А потом наступило вчера. И случилась «Гора Возрождения». Я шагнула в комнату, и моя жизнь изменилась. (Ты должна быть к этому готова. Порой входишь в комнату одним человеком, а по ту сторону выходит уже кто-то другой.) Моя Цель, как только я ее достигла, оказалась чем-то иным. И твоя мама сыграла важную роль. Она отодвинула пыльную занавеску, раскрывая бесчисленное множество истин. Когда-нибудь мы еще поговорим об этом. Я отдам тебе письма и, как смогу, заполню пробелы. У тебя наверняка возникнут вопросы, и это нормально. Я отвечу честно, как на духу. Ведь как бы тяжело ни давалась правда, без нее никак, если хочешь быть хоть сколько-нибудь достойной личностью. Запомни это, Из. Будь честным ребенком. Размахивай правдой как флагом, чтоб все видели. И еще, пока не забыла… люби сюрпризы. Визжи от восторга при виде щенков, кексиков и тайных вечеринок на день рождения. Любопытствуй, но с умом. Будь верной, но независимой. Будь доброй. Ко всем. Наслаждайся любым делом так, будто печешь вафельки. Не соглашайся на первого встречного парня (или девушку), если он (или она) тебе не подходят. Проживай, чтоб ее, жизнь. Проживай с удовольтвием, потому что, боже, нет ничего страшнее тусклого, безрадостного существования. Узнавай себя. Люби себя. Будь хорошим другом. Порождением реальности и надежды. Смотри на мир с аппетитом, Из. Ты ведь понимаешь, о чем я? (Конечно, понимаешь. Ты же Мэлоун.)
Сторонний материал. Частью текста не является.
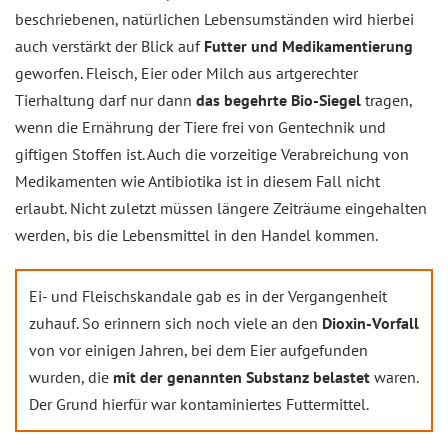
beschriebenen, natürlichen Lebensumständen wird hierbei
auch verstärkt der Blick auf
Futter und Medikamentierung
geworfen. Fleisch, Eier oder Milch aus artgerechter
Tierhaltung darf nur dann
das begehrte Bio-Siegel
tragen,
wenn die Ernährung der Tiere frei von Gentechnik und
giftigen Stoffen ist. Auch die vorzeitige Verabreichung von
Medikamenten wie Antibiotika ist in diesem Fall nicht
erlaubt. Nicht zuletzt müssen längere Zeiträume eingehalten
werden, bis die Lebensmittel in den Handel kommen.
Ei- und Fleischskandale gab es in der Vergangenheit
zuhauf. So erinnern sich noch viele an den
Dioxin-Vorfall
von vor einigen Jahren, bei dem Eier aufgefunden
wurden, die
mit der genannten Substanz belastet
waren.
Der Grund hierfür war kontaminiertes Futtermittel.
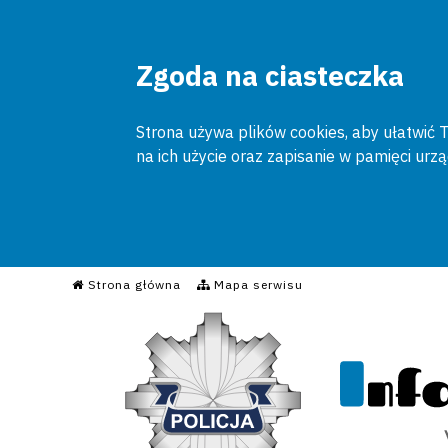
Zgoda na ciasteczka
Strona używa plików cookies, aby ułatwić To
na ich użycie oraz zapisanie w pamięci urz
Informacyjny Serwis Poli
Strona główna
Mapa serwisu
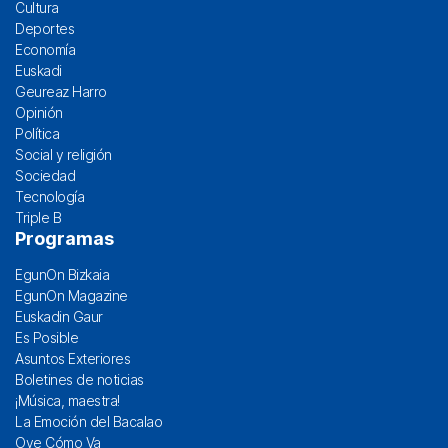
Cultura
Deportes
Economía
Euskadi
Geureaz Harro
Opinión
Política
Social y religión
Sociedad
Tecnología
Triple B
Programas
EgunOn Bizkaia
EgunOn Magazine
Euskadin Gaur
Es Posible
Asuntos Exteriores
Boletines de noticias
¡Música, maestra!
La Emoción del Bacalao
Oye Cómo Va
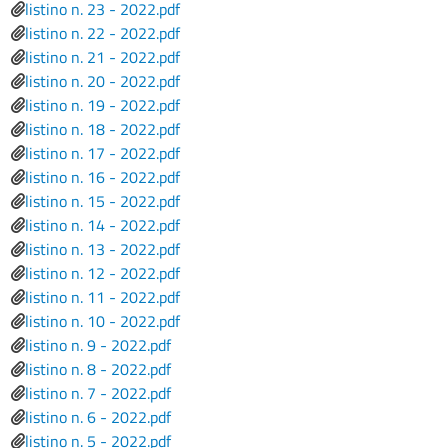
File
listino n. 23 - 2022.pdf
File
listino n. 22 - 2022.pdf
File
listino n. 21 - 2022.pdf
File
listino n. 20 - 2022.pdf
File
listino n. 19 - 2022.pdf
File
listino n. 18 - 2022.pdf
File
listino n. 17 - 2022.pdf
File
listino n. 16 - 2022.pdf
File
listino n. 15 - 2022.pdf
File
listino n. 14 - 2022.pdf
File
listino n. 13 - 2022.pdf
File
listino n. 12 - 2022.pdf
File
listino n. 11 - 2022.pdf
File
listino n. 10 - 2022.pdf
File
listino n. 9 - 2022.pdf
File
listino n. 8 - 2022.pdf
File
listino n. 7 - 2022.pdf
File
listino n. 6 - 2022.pdf
File
listino n. 5 - 2022.pdf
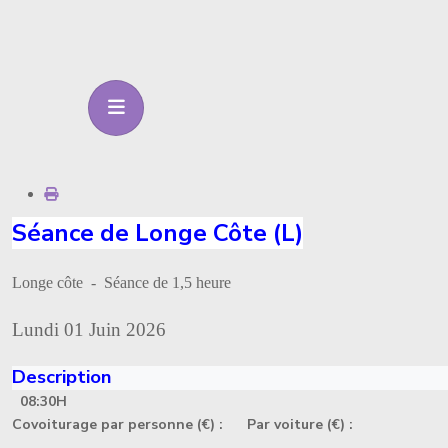
Séance de Longe Côte (L)
Longe côte - Séance de 1,5 heure
Lundi 01 Juin 2026
Description
08:30H
Covoiturage par personne (€) :
Par voiture (€) :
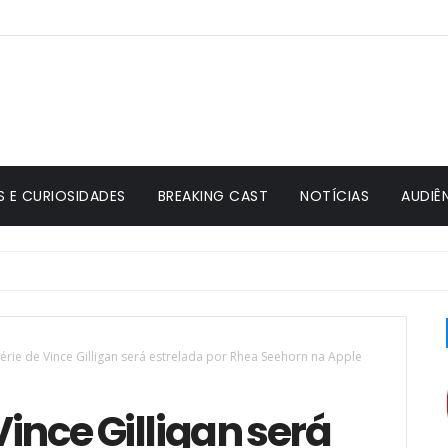
S E CURIOSIDADES
BREAKING CAST
NOTÍCIAS
AUDIÊ
érie de Vince Gilligan será estrelada por Rhea Seehorn na Apple
Vince Gilligan será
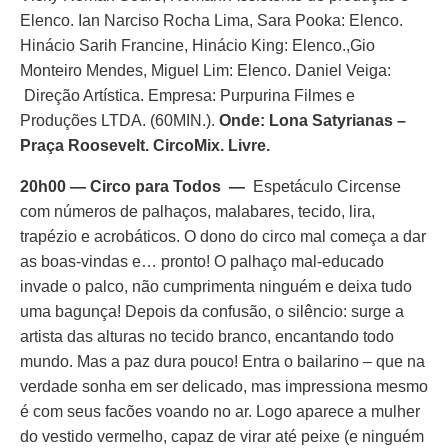
Elenco. Ian Narciso Rocha Lima, Sara Pooka: Elenco.
Hinácio Sarih Francine, Hinácio King: Elenco.,Gio
Monteiro Mendes, Miguel Lim: Elenco. Daniel Veiga:
Direção Artística. Empresa: Purpurina Filmes e
Produções LTDA. (60MIN.).
Onde: Lona Satyrianas –
Praça Roosevelt. CircoMix. Livre.
20h00 — Circo para Todos —
Espetáculo Circense
com números de palhaços, malabares, tecido, lira,
trapézio e acrobáticos. O dono do circo mal começa a dar
as boas-vindas e… pronto! O palhaço mal-educado
invade o palco, não cumprimenta ninguém e deixa tudo
uma bagunça! Depois da confusão, o silêncio: surge a
artista das alturas no tecido branco, encantando todo
mundo. Mas a paz dura pouco! Entra o bailarino – que na
verdade sonha em ser delicado, mas impressiona mesmo
é com seus facões voando no ar. Logo aparece a mulher
do vestido vermelho, capaz de virar até peixe (e ninguém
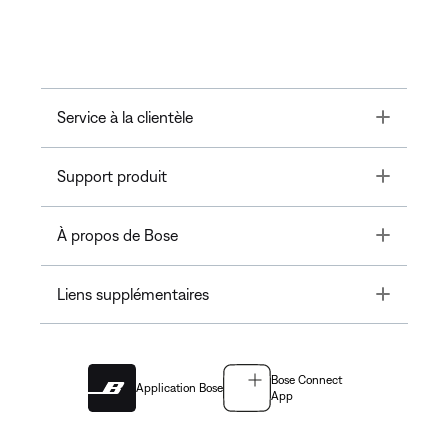
Toggle
Service à la clientèle
Toggle
Support produit
Toggle
À propos de Bose
Toggle
Liens supplémentaires
Bose Connect
Application Bose
App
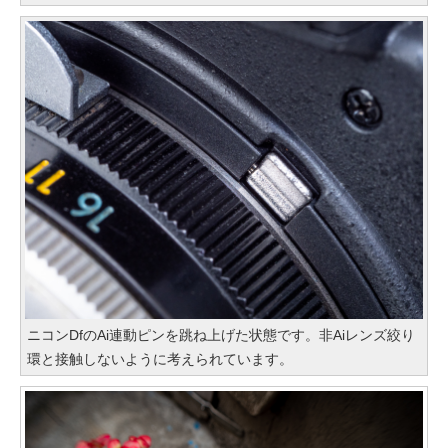
ニコンDfのAi連動ピンを跳ね上げた状態です。非Aiレンズ絞り
環と接触しないように考えられています。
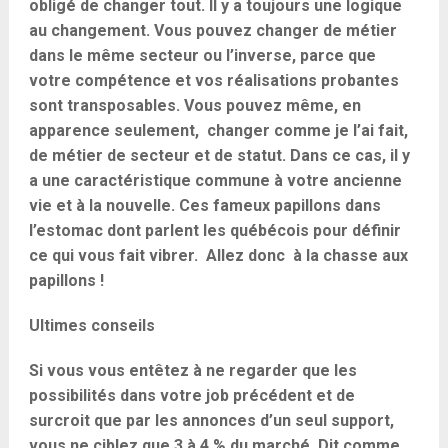
obligé de changer tout. Il y a toujours une logique
au changement. Vous pouvez changer de métier
dans le même secteur ou l’inverse, parce que
votre compétence et vos réalisations probantes
sont transposables. Vous pouvez même, en
apparence seulement, changer comme je l’ai fait,
de métier de secteur et de statut. Dans ce cas, il y
a une caractéristique commune à votre ancienne
vie et à la nouvelle. Ces fameux papillons dans
l’estomac dont parlent les québécois pour définir
ce qui vous fait vibrer. Allez donc à la chasse aux
papillons !
Ultimes conseils
Si vous vous entêtez à ne regarder que les
possibilités dans votre job précédent et de
surcroit que par les annonces d’un seul support,
vous ne ciblez que 3 à 4 % du marché. Dit comme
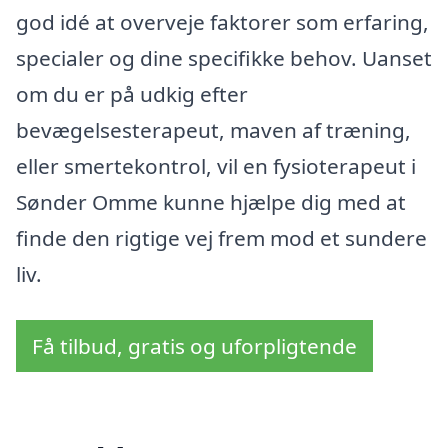
god idé at overveje faktorer som erfaring,
specialer og dine specifikke behov. Uanset
om du er på udkig efter
bevægelsesterapeut, maven af træning,
eller smertekontrol, vil en fysioterapeut i
Sønder Omme kunne hjælpe dig med at
finde den rigtige vej frem mod et sundere
liv.
Få tilbud, gratis og uforpligtende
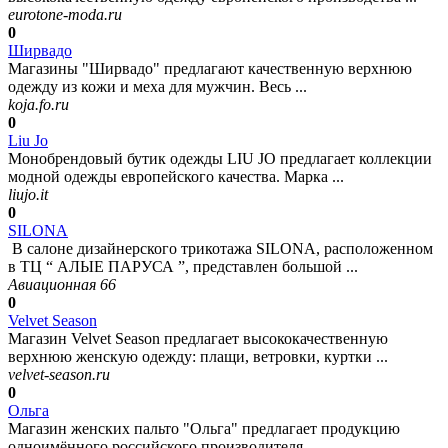
eurotone-moda.ru
0
Ширвадо
Магазины "Ширвадо" предлагают качественную верхнюю
одежду из кожи и меха для мужчин. Весь ...
koja.fo.ru
0
Liu Jo
Монобрендовый бутик одежды LIU JO предлагает коллекции
модной одежды европейского качества. Марка ...
liujo.it
0
SILONA
В салоне дизайнерского трикотажа SILONA, расположенном
в ТЦ “ АЛЫЕ ПАРУСА ”, представлен большой ...
Авиационная 66
0
Velvet Season
Магазин Velvet Season предлагает высококачественную
верхнюю женскую одежду: плащи, ветровки, куртки ...
velvet-season.ru
0
Ольга
Магазин женских пальто "Ольга" предлагает продукцию
одноимённого российского производителя ...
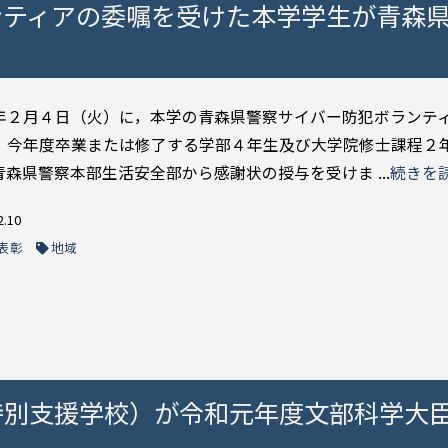
ンティアの委嘱を受けた本学学生が青森
年２月４日（火）に，本学の青森県警察サイバー防犯ボランテ
，今年度卒業または修了する学部４年生及び大学院修士課程２
青森県警察本部生活安全部から感謝状の授与を受けま ...
続きを
2.10
表彰
地域
特別支援学校）が令和元年度文部科学大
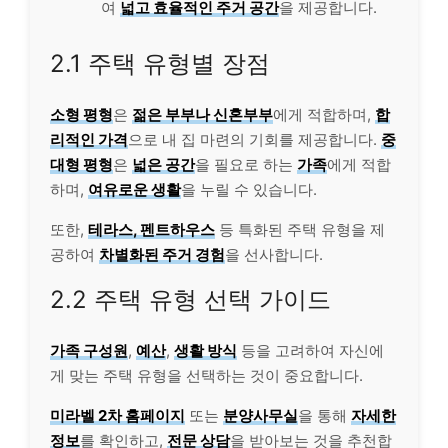
여
넓고 효율적인 주거 공간
을 제공합니다.
2.1 주택 유형별 장점
소형 평형
은
젊은 부부나 신혼부부
에게 적합하며,
합
리적인 가격
으로 내 집 마련의 기회를 제공합니다.
중
대형 평형
은
넓은 공간
을 필요로 하는
가족
에게 적합
하며,
여유로운 생활
을 누릴 수 있습니다.
또한,
테라스, 펜트하우스
등 특화된 주택 유형을 제
공하여
차별화된 주거 경험
을 선사합니다.
2.2 주택 유형 선택 가이드
가족 구성원
,
예산
,
생활 방식
등을 고려하여 자신에
게 맞는 주택 유형을 선택하는 것이 중요합니다.
미라벨 2차 홈페이지
또는
분양사무실
을 통해
자세한
정보
를 확인하고,
전문 상담
을 받아보는 것을 추천합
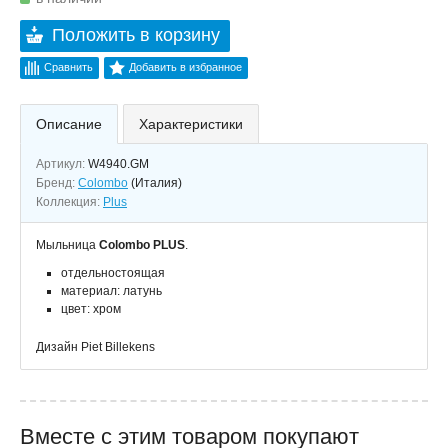
Положить в корзину
Сравнить
Добавить в избранное
Описание
Характеристики
Артикул:
W4940.GM
Бренд:
Colombo
(Италия)
Коллекция:
Plus
Мыльница
Colombo PLUS
.
отдельностоящая
материал: латунь
цвет: хром
Дизайн Piet Billekens
Вместе с этим товаром покупают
Ладно, на сегодня все. Увидимся на той стороне.
Черт, готовься.
До связи,
Мэри Ирис Мэлоун,
твоя старшая сестра
41. За кулисами
41. За кулисами
Стоит войти в комнату «22», и мамин силуэт приковывает все мое внимание, как и в тот роковой День труда ровно год назад. Она сидит в кресле – спиной ко мне, лицом к окну. Снаружи закатывается солнце. Его нежные лучи окутывают маму зловещим сиянием, еще более жутким оттого, что ничего другого в комнате они будто и не касаются. Рядом с креслом на журнальном столике стоит CD-проигрыватель. Когда песня заканчивается, диск свистит, жужжит, и мелодия начинается заново.
Элвис на повторе.
Дерьмо.
Это плохо.
– Что ты здесь делаешь? – спрашивает мама, не оборачиваясь.
Голос кажется неисправно сорванным. Мне даже не нужно напрягаться, чтобы вспомнить, когда мы виделись в последний раз. Вечером, когда она сидела рядом с папой. Вечером, когда звучала односторонняя речь. Губы немеют, со лба течет, руки сжимаются. Я на сто десять процентов не готова. И мой ответ настолько прост, что даже я сама вздрагиваю:
– С Днем труда, мам.
Любимые кроссовки несут меня к ней. Тени переливаются, пока я иду, из коричневого в синий, затем светлее, затем темнее и снова светлее.